本文利用方差缩减技术,结合Katyusha动量的加速方法等技术,将分布式随机优化问题同时做到了最优的计算复杂度和通讯复杂度。

Variance Reduction

对于去中心化分布式问题,经典的手段是将其重新表述为,

\[\min \sum_{i=1}^m f_i(x_i) ,\text{ s.t. } x_1 =x_2 = ... =x_m\]

进一步重塑为,

\[\begin{align} \min_{\mathbf{x}} f(\mathbf{x}) + \frac{1}{2\alpha} \Vert V \mathbf{x} \Vert^2 ,\text{ s.t. } U \mathbf{x} = 0 \\ \end{align}\]

其中对称正定矩阵 $U,V$ 满足,

\[\begin{align} Ux = 0 \text{ Iff } x_1 =x_2 = ... =x_m \\ Vx = 0 \text{ Iff } x_1 =x_2 = ... =x_m \\ \end{align}\]

对于Lagrange函数使用梯度下降方法可以得到,

\[\begin{align} L(\mathbf{x}, \lambda) &= f(\mathbf{x}) + \frac{1}{2 \alpha} \Vert V \mathbf{x} \Vert^2 + \frac{1}{\alpha} \langle U \mathbf{x}, \lambda \rangle \\ \mathbf{x}_{k+1} &= \mathbf{x}_k - (\alpha \nabla f(\mathbf{x}) + U \lambda_k + V^2 \mathbf{x}_k) \\ \lambda_{k+1} &= \lambda_k + U\mathbf{x}_{k+1} \end{align}\]

结合方差缩减技术,每次采样大小为 $b$ 的MiniBatch,

\[\begin{align} \mathbf{s}_k &= \mathbb{E} [\nabla f(\mathbf{x_k},\xi_k) - \nabla f(\mathbf{w}_k,\xi_k) + \nabla f(\mathbf{w_k}) ] \\ \mathbf{x}_{k+1} &= \mathbf{x}_k - (\alpha \mathbf{s}_k + U \lambda_k + V^2 \mathbf{x}_k) \\ \lambda_{k+1} &= \lambda_k + U\mathbf{x}_{k+1} \\ \mathbb{w}_{k+1} &= \mathbf{x}_{k+1} ,\text{ with prob. } \frac{b}{n} \\ &= \mathbf{w}_k ,\text{ with prob. } \frac{b}{n} \end{align}\]

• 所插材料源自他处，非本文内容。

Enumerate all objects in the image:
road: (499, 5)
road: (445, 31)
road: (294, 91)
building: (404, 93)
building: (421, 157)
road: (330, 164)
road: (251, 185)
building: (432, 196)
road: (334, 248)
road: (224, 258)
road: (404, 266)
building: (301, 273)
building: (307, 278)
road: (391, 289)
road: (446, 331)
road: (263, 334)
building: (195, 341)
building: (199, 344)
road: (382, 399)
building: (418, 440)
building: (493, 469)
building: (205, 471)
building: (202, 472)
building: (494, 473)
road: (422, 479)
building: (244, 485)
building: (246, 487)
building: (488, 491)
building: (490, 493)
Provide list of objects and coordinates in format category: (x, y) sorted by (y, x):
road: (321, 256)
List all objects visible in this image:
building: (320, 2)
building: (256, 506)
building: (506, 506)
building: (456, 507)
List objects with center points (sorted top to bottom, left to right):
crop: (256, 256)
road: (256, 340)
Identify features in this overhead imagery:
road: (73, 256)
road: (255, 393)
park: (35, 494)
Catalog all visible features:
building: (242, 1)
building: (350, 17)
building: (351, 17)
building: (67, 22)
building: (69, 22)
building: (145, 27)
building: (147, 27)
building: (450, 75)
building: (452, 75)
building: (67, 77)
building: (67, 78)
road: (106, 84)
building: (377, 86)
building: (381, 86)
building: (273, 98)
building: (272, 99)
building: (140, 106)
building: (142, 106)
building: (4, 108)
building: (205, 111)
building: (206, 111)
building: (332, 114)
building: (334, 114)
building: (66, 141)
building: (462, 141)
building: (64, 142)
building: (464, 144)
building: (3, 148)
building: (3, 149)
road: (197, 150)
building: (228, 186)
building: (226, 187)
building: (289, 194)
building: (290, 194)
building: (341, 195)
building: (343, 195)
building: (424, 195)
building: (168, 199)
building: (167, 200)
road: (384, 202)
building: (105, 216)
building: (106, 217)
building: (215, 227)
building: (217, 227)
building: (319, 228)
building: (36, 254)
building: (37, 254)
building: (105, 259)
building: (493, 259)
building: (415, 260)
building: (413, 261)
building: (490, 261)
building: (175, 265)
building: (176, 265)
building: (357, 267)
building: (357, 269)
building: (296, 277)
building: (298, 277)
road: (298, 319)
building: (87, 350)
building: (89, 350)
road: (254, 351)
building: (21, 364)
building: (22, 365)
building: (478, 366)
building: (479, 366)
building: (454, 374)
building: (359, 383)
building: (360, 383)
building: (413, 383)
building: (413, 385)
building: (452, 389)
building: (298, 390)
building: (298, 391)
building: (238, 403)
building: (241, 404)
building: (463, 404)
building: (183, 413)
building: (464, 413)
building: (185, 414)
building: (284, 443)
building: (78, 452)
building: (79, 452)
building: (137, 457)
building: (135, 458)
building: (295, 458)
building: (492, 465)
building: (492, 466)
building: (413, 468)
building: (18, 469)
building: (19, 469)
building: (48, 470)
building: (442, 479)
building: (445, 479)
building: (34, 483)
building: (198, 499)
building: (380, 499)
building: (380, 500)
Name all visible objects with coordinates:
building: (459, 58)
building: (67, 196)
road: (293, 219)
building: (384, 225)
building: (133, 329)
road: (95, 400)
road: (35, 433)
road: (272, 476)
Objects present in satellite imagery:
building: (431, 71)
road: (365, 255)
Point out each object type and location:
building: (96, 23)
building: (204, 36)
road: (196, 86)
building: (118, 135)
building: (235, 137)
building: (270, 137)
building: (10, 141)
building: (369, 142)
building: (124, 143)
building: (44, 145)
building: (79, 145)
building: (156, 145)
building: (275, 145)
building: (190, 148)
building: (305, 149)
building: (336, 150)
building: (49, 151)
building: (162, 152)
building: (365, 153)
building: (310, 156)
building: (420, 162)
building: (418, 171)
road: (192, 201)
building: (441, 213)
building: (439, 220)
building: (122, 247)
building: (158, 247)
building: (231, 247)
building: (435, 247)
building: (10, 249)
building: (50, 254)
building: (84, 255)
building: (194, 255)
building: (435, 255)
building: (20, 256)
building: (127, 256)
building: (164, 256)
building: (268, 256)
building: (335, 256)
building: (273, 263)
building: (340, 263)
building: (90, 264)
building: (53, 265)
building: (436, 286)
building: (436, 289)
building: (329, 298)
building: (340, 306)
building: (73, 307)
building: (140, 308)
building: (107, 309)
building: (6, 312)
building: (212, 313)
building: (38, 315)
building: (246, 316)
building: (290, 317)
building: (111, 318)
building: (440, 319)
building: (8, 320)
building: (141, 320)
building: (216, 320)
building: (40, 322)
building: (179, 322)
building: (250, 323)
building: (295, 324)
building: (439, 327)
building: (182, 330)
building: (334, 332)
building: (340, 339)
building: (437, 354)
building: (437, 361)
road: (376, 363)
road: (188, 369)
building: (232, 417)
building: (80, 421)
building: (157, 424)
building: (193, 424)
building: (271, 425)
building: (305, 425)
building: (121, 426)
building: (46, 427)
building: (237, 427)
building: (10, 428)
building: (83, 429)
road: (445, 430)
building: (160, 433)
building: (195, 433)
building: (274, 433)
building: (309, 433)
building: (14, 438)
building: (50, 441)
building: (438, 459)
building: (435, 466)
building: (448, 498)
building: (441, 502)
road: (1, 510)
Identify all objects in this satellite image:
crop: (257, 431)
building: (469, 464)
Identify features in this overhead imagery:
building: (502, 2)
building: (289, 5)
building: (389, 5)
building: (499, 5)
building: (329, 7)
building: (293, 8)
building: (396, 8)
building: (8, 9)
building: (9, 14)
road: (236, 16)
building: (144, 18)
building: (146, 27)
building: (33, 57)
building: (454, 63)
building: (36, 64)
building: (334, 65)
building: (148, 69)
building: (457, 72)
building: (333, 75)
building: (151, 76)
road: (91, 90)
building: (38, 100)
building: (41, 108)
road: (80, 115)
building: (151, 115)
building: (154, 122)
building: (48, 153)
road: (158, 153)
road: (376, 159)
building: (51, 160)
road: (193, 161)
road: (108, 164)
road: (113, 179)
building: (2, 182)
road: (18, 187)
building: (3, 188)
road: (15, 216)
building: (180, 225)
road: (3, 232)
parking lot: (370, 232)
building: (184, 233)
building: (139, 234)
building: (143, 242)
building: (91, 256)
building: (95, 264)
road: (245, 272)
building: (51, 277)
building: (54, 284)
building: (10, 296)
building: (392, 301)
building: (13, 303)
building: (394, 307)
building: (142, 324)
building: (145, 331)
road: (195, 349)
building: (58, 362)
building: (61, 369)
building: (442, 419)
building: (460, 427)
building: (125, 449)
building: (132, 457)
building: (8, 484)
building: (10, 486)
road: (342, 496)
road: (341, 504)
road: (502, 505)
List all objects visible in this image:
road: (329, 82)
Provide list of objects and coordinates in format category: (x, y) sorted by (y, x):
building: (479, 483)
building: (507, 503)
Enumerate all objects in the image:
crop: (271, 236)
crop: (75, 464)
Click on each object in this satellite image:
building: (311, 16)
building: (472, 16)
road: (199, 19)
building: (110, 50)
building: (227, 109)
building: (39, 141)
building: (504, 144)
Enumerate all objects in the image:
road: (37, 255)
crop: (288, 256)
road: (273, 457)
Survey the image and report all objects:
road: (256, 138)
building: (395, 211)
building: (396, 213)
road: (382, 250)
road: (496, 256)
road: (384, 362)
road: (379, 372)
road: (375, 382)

对于EXTRA或者DIGing算法,其定义的矩阵 $U,V$ 满足如下的重要性质,

\[\begin{align} \Vert U \mathbf{x} \Vert^2 &\le \Vert V \mathbf{x} \Vert^2 \le \frac{1}{2} \Vert \mathbf{x} \Vert^2 \\ \Vert U \lambda \Vert^2 &\ge \frac{1}{\kappa} \Vert \lambda \Vert^2, \forall \lambda \in \text{span}(U) \end{align}\]

其中 $\kappa$ 为对应的条件数,对于 EXTRA算法, $\kappa= 2\kappa_c$ 而对于DIGing算法, $\kappa = \kappa_c^2$, 其中 $\kappa_c = \frac{1}{1 - \lambda_2(W)}$

上述性质仅当Gossip 矩阵 $W$ 满足某些条件的时候才成立,但可以使用Chebyshev 加速算法对矩阵 $W$ 进行 $\mathcal{O}(\sqrt{\kappa_c})$ 时间内的预处理使得上述条件满足。

对于 $L$-光滑的凸函数,梯度的差距存在如下重要引理,对于向量版本也成立,

\[\begin{align} \Vert \nabla f(\mathbf{y}) - \nabla f(\mathbf{x}) \Vert^2 \le 2L(f(\mathbf{y})- f(\mathbf{x}) - \langle \nabla f(\mathbf{x}), \mathbf{y} - \mathbf{x} \rangle) \end{align}\]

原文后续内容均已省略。